This week’s readings deliberately blurred the line between “public” and “popular” history by considering the medium of historical films. Glassberg’s study of public reactions to Ken Burns’ The Civil War was extremely interesting, and went to further illustrate his main contention that history serves the American public in ways that academic historians often fail to recognize. Like the rest of Sense of History, this chapter left me feeling conflicted about the desirability of what Glassberg describes. Does it matter that The Civil War does not address the thorny racial issues of the antebellum and reconstruction eras as well as it could? I would like to hear Glassberg debate James and Lois Horton on this point. That said, I think it is a little ridiculous to compare The Civil War with Birth of a Nation as some academic critics did.
I also had mixed feelings regarding Michael Frisch’s article, although for different reasons. Unlike The Civil War I have never seen Vietnam: A Television History, so I had no frame of reference for evaluating Frisch’s commentary. Nevertheless, I felt that some of Frisch’s basic criticism of the public use of oral history was troubling. Why does Frisch claim that there is not much “critical self-consciousness of what oral history is?” This is manifestly not the case, even in 1990. As far as I could see, all of the issues which Frisch raises about oral history have been dealt with even in the literature on oral history we have read as part of this class. I suspect that Frisch’s real discomfort comes not from the utilization of oral history, but from the fact that Vietnam does not employ a blatant interpretative narrative, giving the audience the opportunity to apply their own meanings to the events under discussion.
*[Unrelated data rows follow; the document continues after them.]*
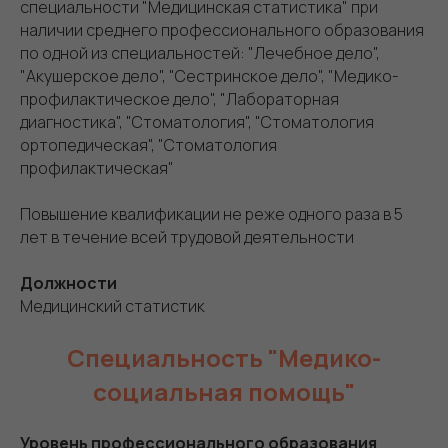
специальности "Медицинская статистика" при
наличии среднего профессионального образования
по одной из специальностей: "Лечебное дело",
"Акушерское дело", "Сестринское дело", "Медико-
профилактическое дело", "Лабораторная
диагностика", "Стоматология", "Стоматология
ортопедическая", "Стоматология
профилактическая"
Повышение квалификации не реже одного раза в 5
лет в течение всей трудовой деятельности
Должности
Медицинский статистик
Специальность "Медико-
социальная помощь"
Уровень профессионального образования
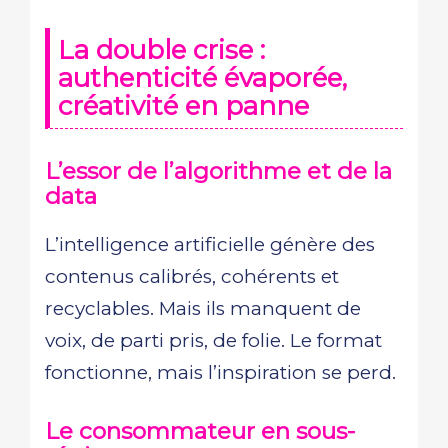
La double crise :
authenticité évaporée,
créativité en panne
L’essor de l’algorithme et de la
data
L’intelligence artificielle génère des
contenus calibrés, cohérents et
recyclables. Mais ils manquent de
voix, de parti pris, de folie. Le format
fonctionne, mais l’inspiration se perd.
Le consommateur en sous-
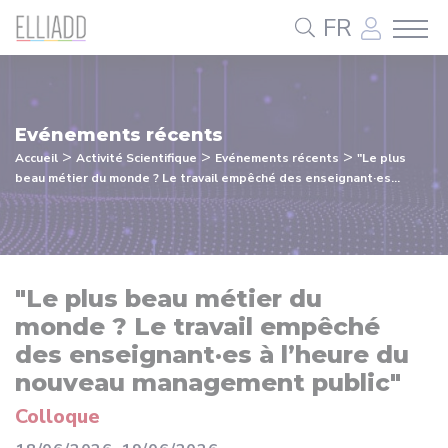
Panneau de gestion des cookies
FR
Evénements récents
>
>
>
Accueil
Activité Scientifique
Evénements récents
"Le plus
beau métier du monde ? Le travail empêché des enseignant·es...
"Le plus beau métier du
monde ? Le travail empêché
des enseignant·es à l’heure du
nouveau management public"
Colloque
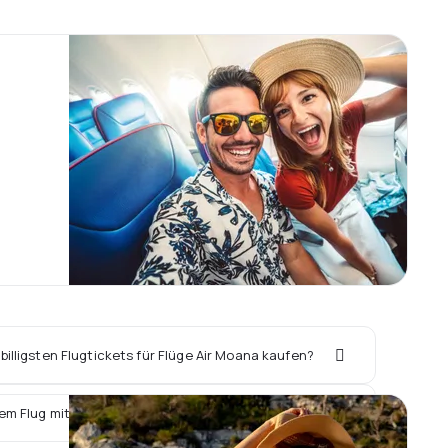
illigsten Flugtickets für Flüge Air Moana kaufen?
em Flug mit Air Moana ein Hotel vor Ort buchen?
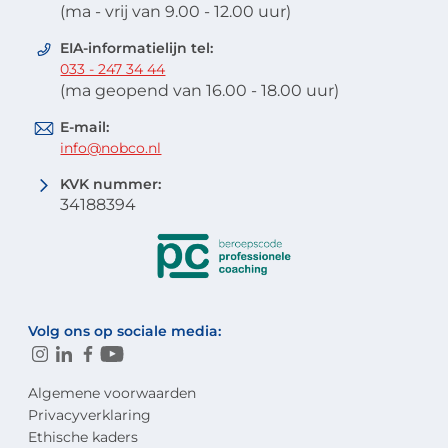
(ma - vrij van 9.00 - 12.00 uur)
EIA-informatielijn tel:
033 - 247 34 44
(ma geopend van 16.00 - 18.00 uur)
E-mail:
info@nobco.nl
KVK nummer:
34188394
Volg ons op sociale media:
Algemene voorwaarden
Privacyverklaring
Ethische kaders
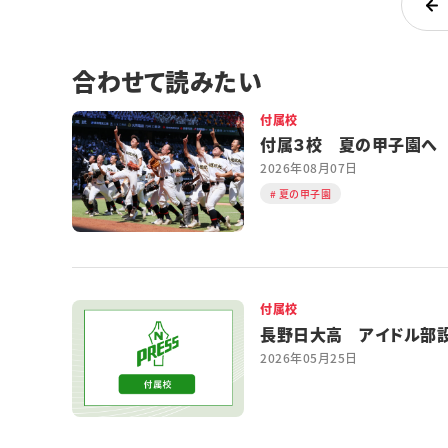
合わせて読みたい
付属校
付属３校 夏の甲子園へ
2026年08月07日
夏の甲子園
付属校
長野日大高 アイドル部
2026年05月25日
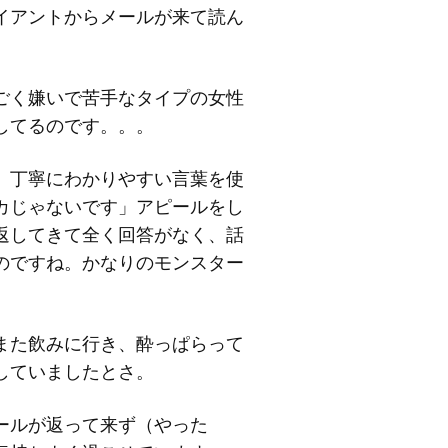
イアントからメールが来て読ん
ごく嫌いで苦手なタイプの女性
してるのです。。。
、丁寧にわかりやすい言葉を使
カじゃないです」アピールをし
返してきて全く回答がなく、話
のですね。かなりのモンスター
また飲みに行き、酔っぱらって
していましたとさ。
ールが返って来ず（やった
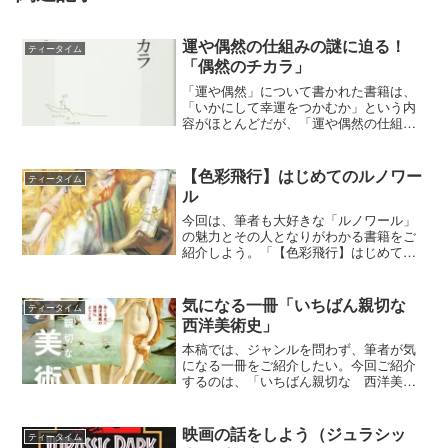
運や偶然の仕組みの謎に迫る！
ティータイム
「偶然のチカラ」
「運や偶然」について書かれた書籍は、
「いかにして幸運をつかむか」という内
容がほとんどだが、「運や偶然の仕組み
はどうなっているのか」ということに焦
点を当てた書籍をご紹介しよう。「偶然
のチカラ 植島 啓司(著) （集英社新
【色彩飛行】はじめてのルノワー
ティータイム
書）」である。偶然のチ...
ル
今回は、筆者も大好きな「ルノワール」
の魅力とその人となりがわかる書籍をご
紹介しよう。「【色彩飛行】はじめての
ルノワール 中川真貴(著) 求龍堂 以下
本書という。」である。【色彩飛行】は
じめてのルノワール本書の特徴は以下の
気になる一冊「いちばん親切な
ティータイム
通りである。印象派の...
西洋美術史」
本稿では、ジャンルを問わず、筆者が気
になる一冊をご紹介したい。今回ご紹介
するのは、「いちばん親切な 西洋美術
史 池上英洋、川口清香、荒井咲紀共
著 新星出版社 以後本書という。」で
ある。いちばん親切な 西洋美術史本書
映画の話をしよう（ジュラシッ
ティータイム
の特徴は以下の通りである。...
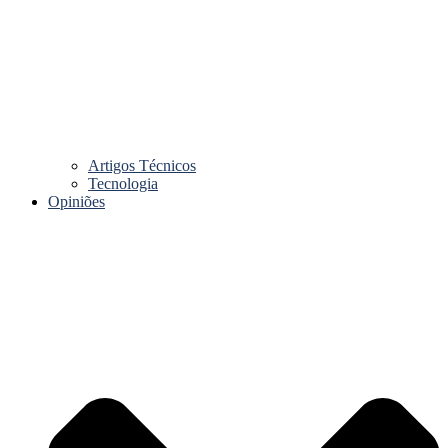
Artigos Técnicos
Tecnologia
Opiniões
Again, I think an academic debate between Glassberg and Frisch would be interesting.
I wonder when Frisch wrote his article, but I think Frisch is mainly concerned with using oral histories to present multiple perspectives. I think currently scholars see the value of oral histories as a way of presenting multiple perspectives about an event. I think Frisch sees that people's oral histories are powerful because they tell a certain perspective over an event, such as Vietnam, and give a personal experience.
ReplyDeleteI like how you mentioned that historical cinema does what academic historians fail to do, which seems to be about bcoming popular enough to intrigue the masses. The good old private versus public history story. Your post is intriguing and I would like to see that discussion, too.